Playhouse, June 12, until July 1


David Campbell. Photo: Prudence Upton.

Assassins may be that rarity, a musical that’s still daring, edgy and innovative 28 years on, but it was instantly obvious that Bobby Fox’s fall when his character, Charles Guiteau, is hanged, was not scripted. David Campbell (playing the lead role of John Wilkes Booth) announced an unscheduled interval, after which director Dean Bryant told us that Fox was hospital-bound with a swollen ankle, and that associate producer Spencer Bignell would cover, script in hand, for the show’s final third.

There’s nothing like an on-stage set-back to swell an audience’s support, and this this revival of Bryant’s 2017 Hayes Theatre production already deserved all it received. If we judge musicals for sheer cleverness and invention, Assassins’ only rival is another Stephen Sondheim work: Sunday in the Park with George. But where George ultimately made you feel better about the world, Assassins, despite being wildly funny, remains deeply troubling.

Americans don’t just like guns, they like shooting people with them, including having an apparent 150-year open season on presidents. When this show first opened off Broadway it was widely deemed to be inciting assassination, rather than dissecting the American Dream with black humour – but then Sondheim has often been somewhat ahead of this compatriots in matters of irony. Perhaps to emphasise the irony and minimise the menace, Bryant’s production uses cartoonish toy guns (until Oswald shoots Kennedy).

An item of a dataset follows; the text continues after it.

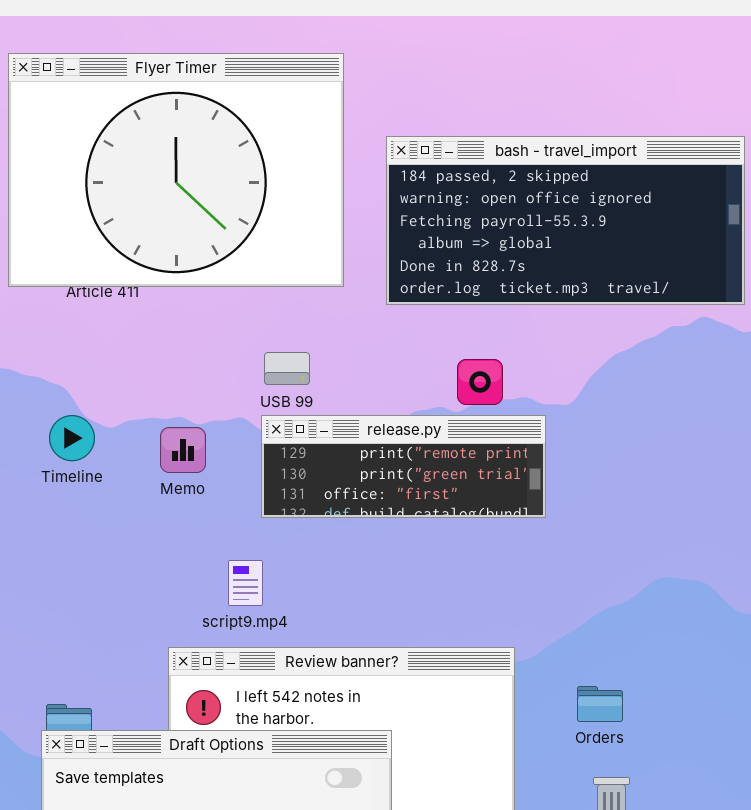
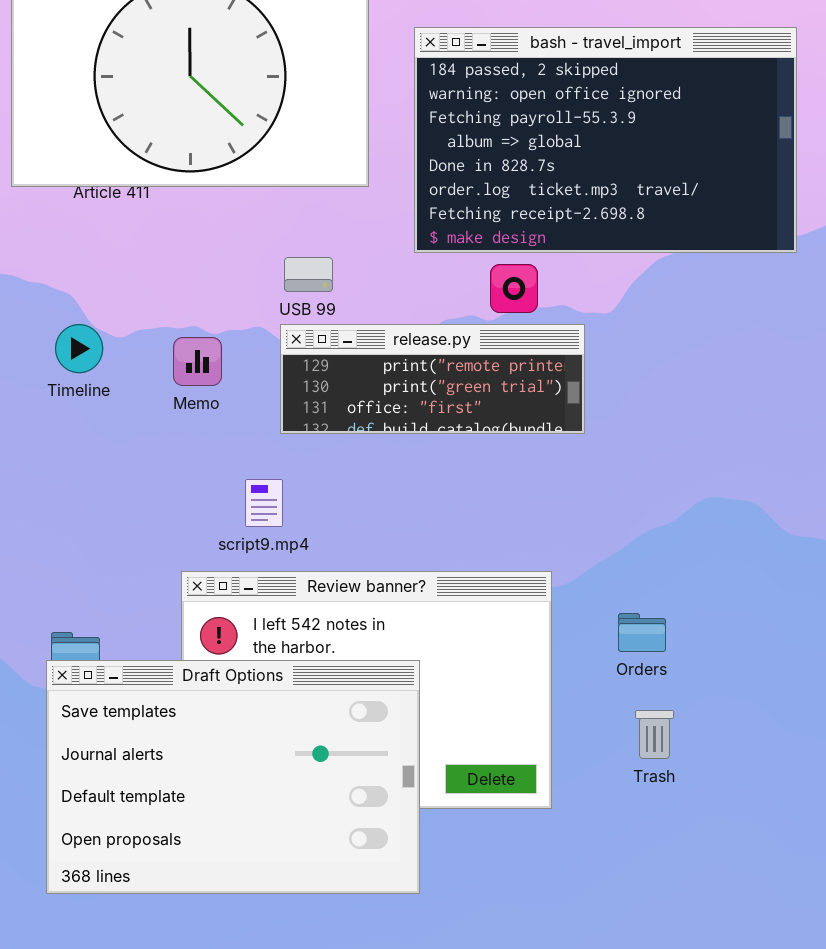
bash - travel_import: [386,136,745,305] -> [414,27,797,253], resized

The daring lies not just in the subject matter of the nine would-be or successful assassins, but in how their stories are told: via an amusement park (in which Alicia Clements’ wonder-world set includes a sign shouting “Jesus Saves”), with the chronology as scrambled as the killers’ minds.

Both John Weidman’s book and Sondheim’s lyrics are lean and sinewy, while the music carries echoes of Stephen Foster and John Philip Sousa, although somewhere between the arrangements (Andrew Worboys) and mixing, the quartet’s keyboard often swamped the vital banjo and guitar.

Bryant and cast succeed in briskly delineating the nine malefactors. Jason Winston (Leon Czolgosz) and Maxwell Simon (Oswald) excel, Kate Cole is a hilarious Sarah Jane Moore, and Connor Crawford, Hannah Frederickson, Anthony Gooley, Luigi Lucente, Rob McDougall and Madeleine Jones are all to be commended. Campbell delivers his finest-ever work as Booth, and Fox, beyond his charismatic singing and acting, was busily realising Andrew Hallsworth’s witty choreography before his fall. We wish him a speedy recovery.